Vor einigen Jahren habe ich eine Ausstellung gemacht, “Nell’aqua nell’aria” – Im Wasser in der Luft . Zwei Mädchen springen durch die Luft in einen See, auf meinem Bild schweben sie auf immer in der Luft über dem Wasser. Das war auch ein Versuch, das nicht geglückte Bild, das mir mit vierzehn vorschwebte, nachzuholen, aber eigentlich ist das ganz anders (viel ekstatischer, nicht so berlinerisch kühl) und liegt also noch vor mir wie so vieles. Ich habe ausserdem noch ein sehr grosses Bild vorbereitet (fotografiert), Nacktbader im Liepnitzsee, das seit Jahren darauf wartet, gemalt zu werden.

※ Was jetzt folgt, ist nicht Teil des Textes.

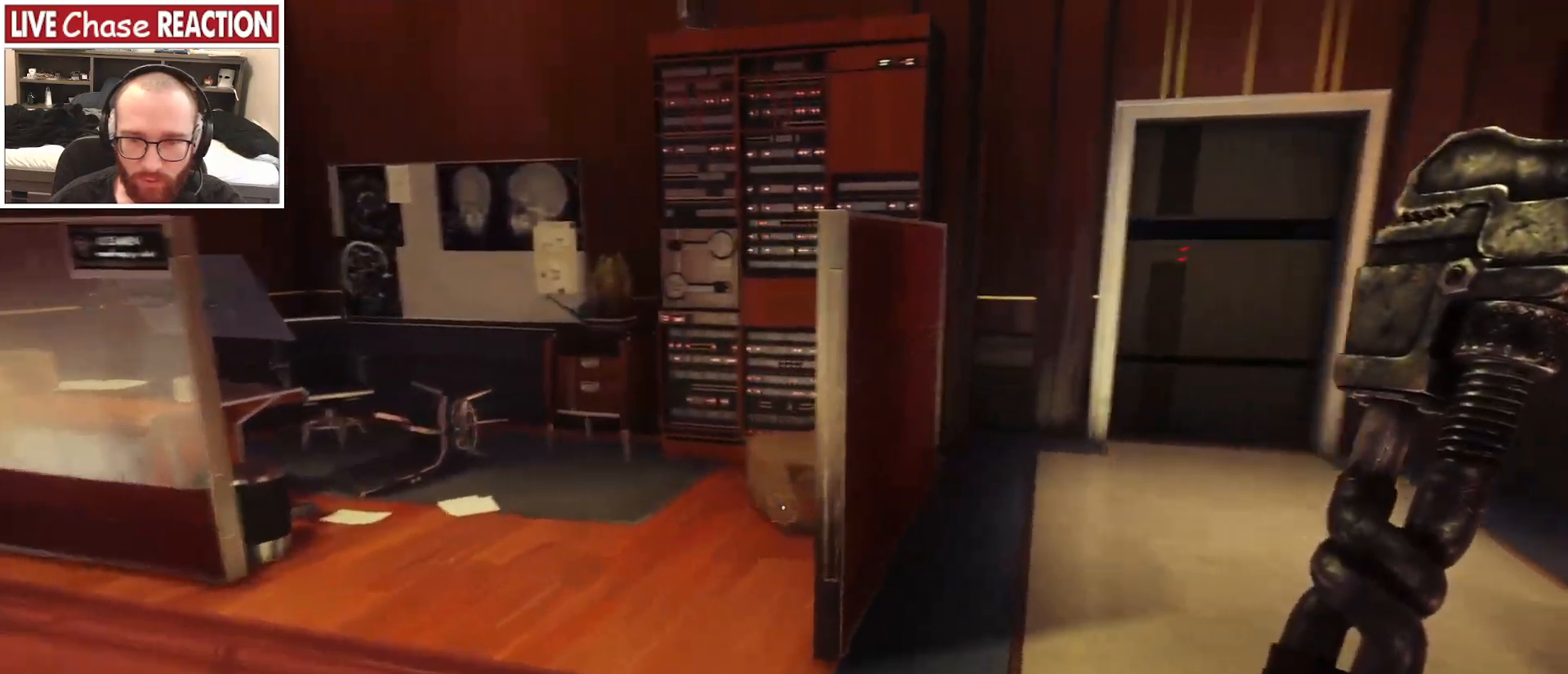
{"keys": [], "mouse": [], "events": [[17, "w", "up"], [383, "a", "up"]]}
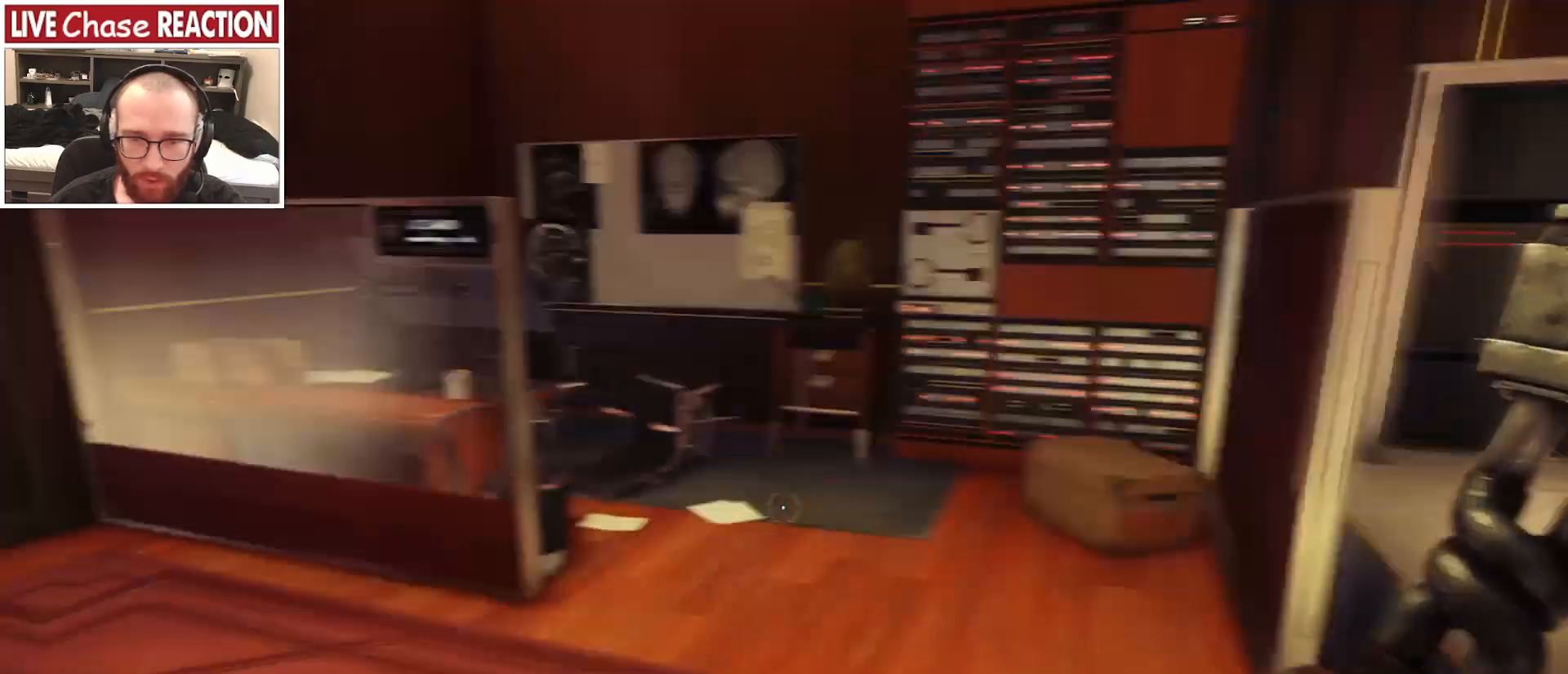
{"keys": ["d", "w"], "mouse": [], "events": [[433, "d", "down"], [483, "w", "down"]]}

Regen mag ich auch, aber weil ich viel Fahrrad fahre, habe ich mir eine wasserdichte gelbe Regenjacke in einem Surferladen gekauft. Sie hat ein himmelblaues Sternzackenmuster. Ich mag sie sehr, weil ich damit auch durch die tropischen Regengüsse dieses verregneten Sommers komme. Und Schnee, vor allem Schnee zu essen. Wasser trinke ich nur dann gern, wenn es sehr frisch ist, sonst spüre ich es lieber am Körper. Ich dusche und bade auch sehr gern, gehe gern in den Dampf der Sauna, eigentlich liebe ich alle Zustände von Wasser.

An das erste Aquarium erinnere ich mich nicht. Aber in Düsseldorf gab es ein Museum, in dem ein Aquarium und ein Planetarium waren, und beides zusammen gab mir einen starken Eindruck von fremdartiger, grosser Welt. Sonst: dreckige Scheiben, Tiere, die ewig diesselben Bahnen schwimmen. Ein winziger, quälender Ausschnitt der grossen Freiheit.